Cryptocurrency has taken the world by storm. What was once touted as an inevitable disaster by some has since become the main topic of discussion from the general population, mainstream media, investors, and even billionaires.
The crypto market is currently so volatile that merely tweeting about a specific crypto from an influential power, such as the Tesla CEO, Elon Musk, has the power to make the previously falling crypto skyrocket in price and make multiple headlines. Yet even these fluctuations haven't prevented the digital currency from reaching new highs and remaining a headlining topic all across the globe.
That said, the fascinating nature of crypto and its notorious volatility isn't the only reason it has made headlines worldwide. More recently, the environmental impacts of this currency have come under scrutiny as more and more individuals are pushing for an increase in sustainable awareness.
This change in consumer demand has been so significant that crypto miners have begun frantically trying to lower their environmental footprint by adopting the method known as “stranded power.” Stranded power utilizes abandoned warehouses or power plants to gain access to dormant energy that can effectively cut out the middleman, and thus, lower the environmental footprint.
Intense Energy Consumption
In simple terms, cryptocurrency is an online version of arcade tokens. Companies around the globe can issue their form of currency that can then be bought by consumers with real money and eventually transferred for goods and services. This process is tracked by what is known as a blockchain - a technological ledger.
Crypto miners add to this ledger by utilizing complex computing systems to circulate new cryptocurrencies. This newly mined crypto is then sold to the public and therefore added to the supply chain - resulting in a generous monetary reward for the miners.

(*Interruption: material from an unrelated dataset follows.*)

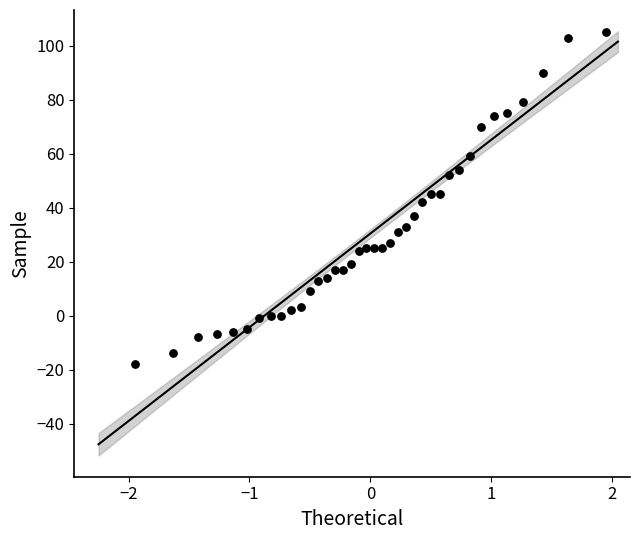

What is the range of Y values (max minus min)?

123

Though not all cryptocurrencies use mining, when the process is used, a large amount of energy is needed to power the computers, resulting in a relatively high environmental footprint. It is estimated that the environmental cost of Bitcoin alone accounts for .40% of the world’s total energy consumption, equivalent to the energy consumption of the entire country of Denmark. Further, the power used for only one Bitcoin transaction is enough energy to power a US home for an entire month.
Understandably, many individuals are concerned about this information as the popularity of crypto has increased substantially within the past decade, with many investors even keying it as the currency of the future. This has resulted in a growing push from some activists who advocate for lowering crypto’s environmental footprint or removing the digital currency altogether.

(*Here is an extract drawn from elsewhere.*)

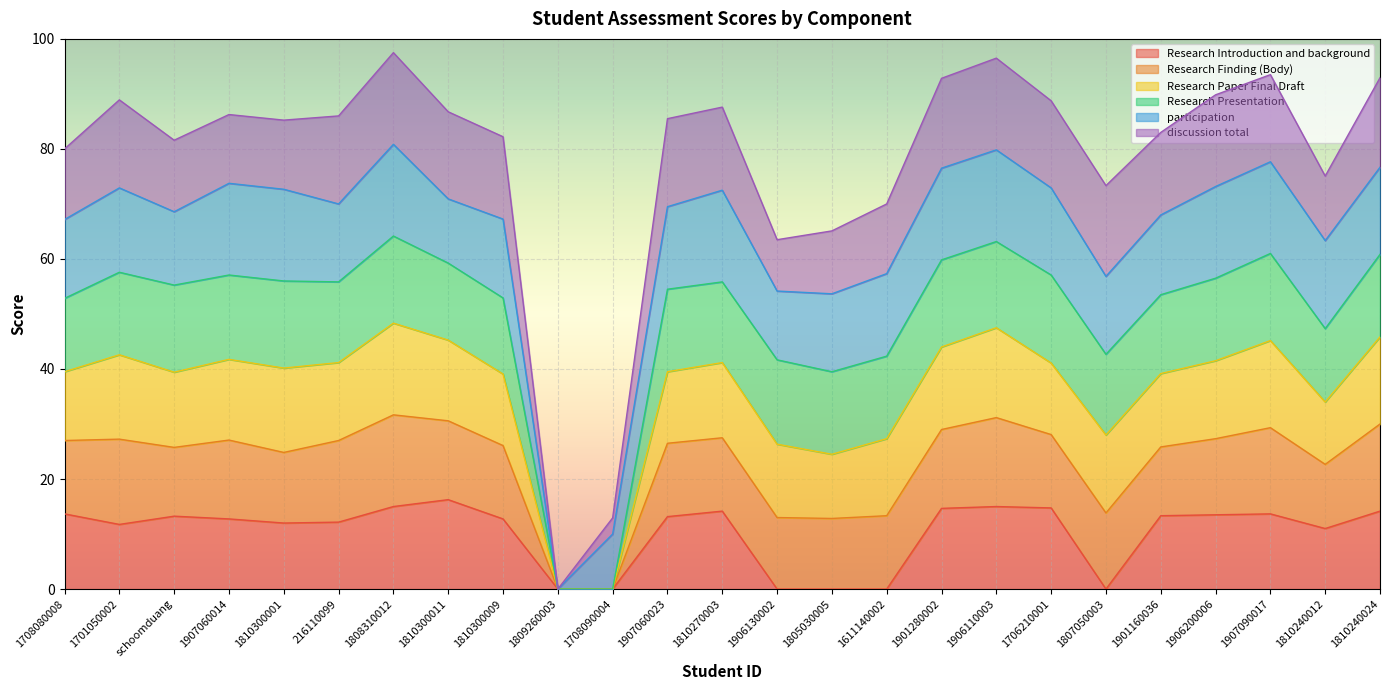

What position from the right is 1907090017?

3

As per the general process of supply and demand, if a large enough group of people demand something, businesses usually work to meet that demand. With crypto, we are seeing a surge in miners actively working to decrease their footprint. One example of this comes from the mining company, Core Scientific, which has currently set up shop in an old Levi Denim factory to take advantage of the nearby hydroelectric dam to lower their energy consumption.
In theory, initiatives such as this could substantially lower cryptocurrency's environmental footprint if done correctly and efficiently. That said, many are still apprehensive about this newer type of currency as a whole, questioning if it is even worth the environmental damage at a time when concern for the planet is ever-growing.
The Future of Crypto
To better understand the true environmental impact of cryptocurrency, one would need to consider each of the many varying factors to determine if the outcome is a net negative or a net positive to the planet. Though crypto-mining is incredibly energy-intensive, taking steps such as the aforementioned can lead to a lower environmental footprint in the future.

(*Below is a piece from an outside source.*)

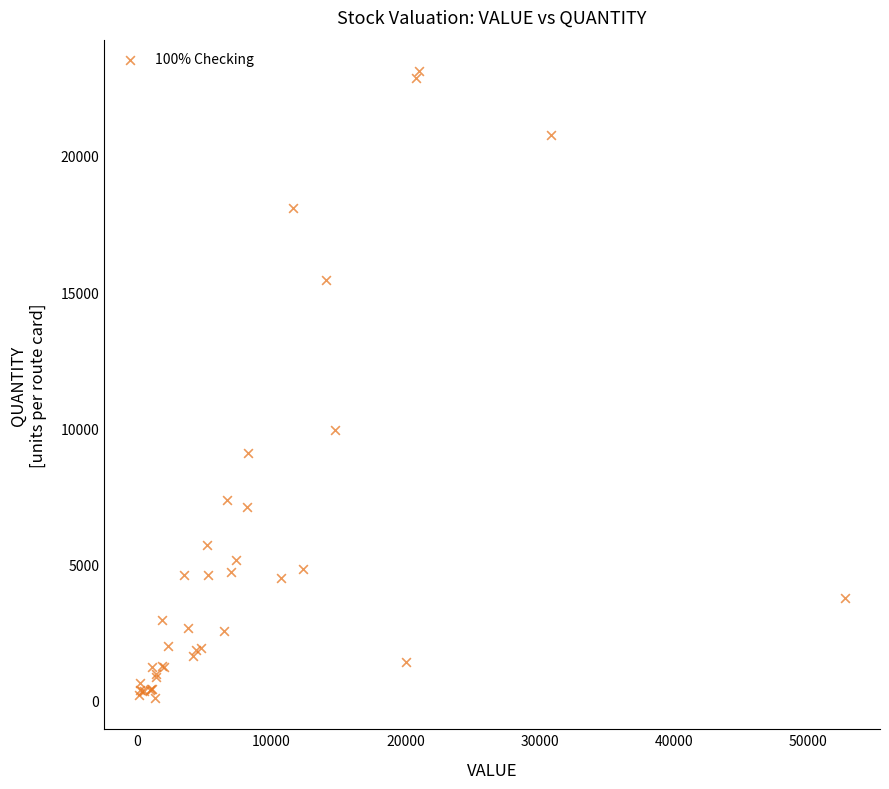

What Y value in the scatter plot is closest to 11604?

9918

Further, this growing consumer concern will lead to even more scientists and engineers working to minimize the currency's overall impact, perhaps by the eventual transition to alternative energy for farming. The full-on embrace of cryptocurrency could even lead to the decline of centralized banks and financial institutions which would, depending on the environmental footprint of centralized banks, actually be more sustainable.
The future of cryptocurrencies is strong and ever-growing, with likely only a slim chance of going completely out of business. Whether or not crypto will ever be 100% sustainable is a question that cannot be answered, as the scientific world is constantly changing and therefore uncovering new and more efficient alternatives.
In the future, we might just witness the discovery of an optimal energy source that can power crypto mining without releasing any emissions, effectively making the currency carbon neutral. Until then, all we can do is continue demanding sustainable alternatives and holding miners and other large emitters accountable for their environmental footprint. One thing is for sure, though, in a world that seems to be embracing this new currency, the miner's shift toward utilizing stranded power is certainly a step in the right direction.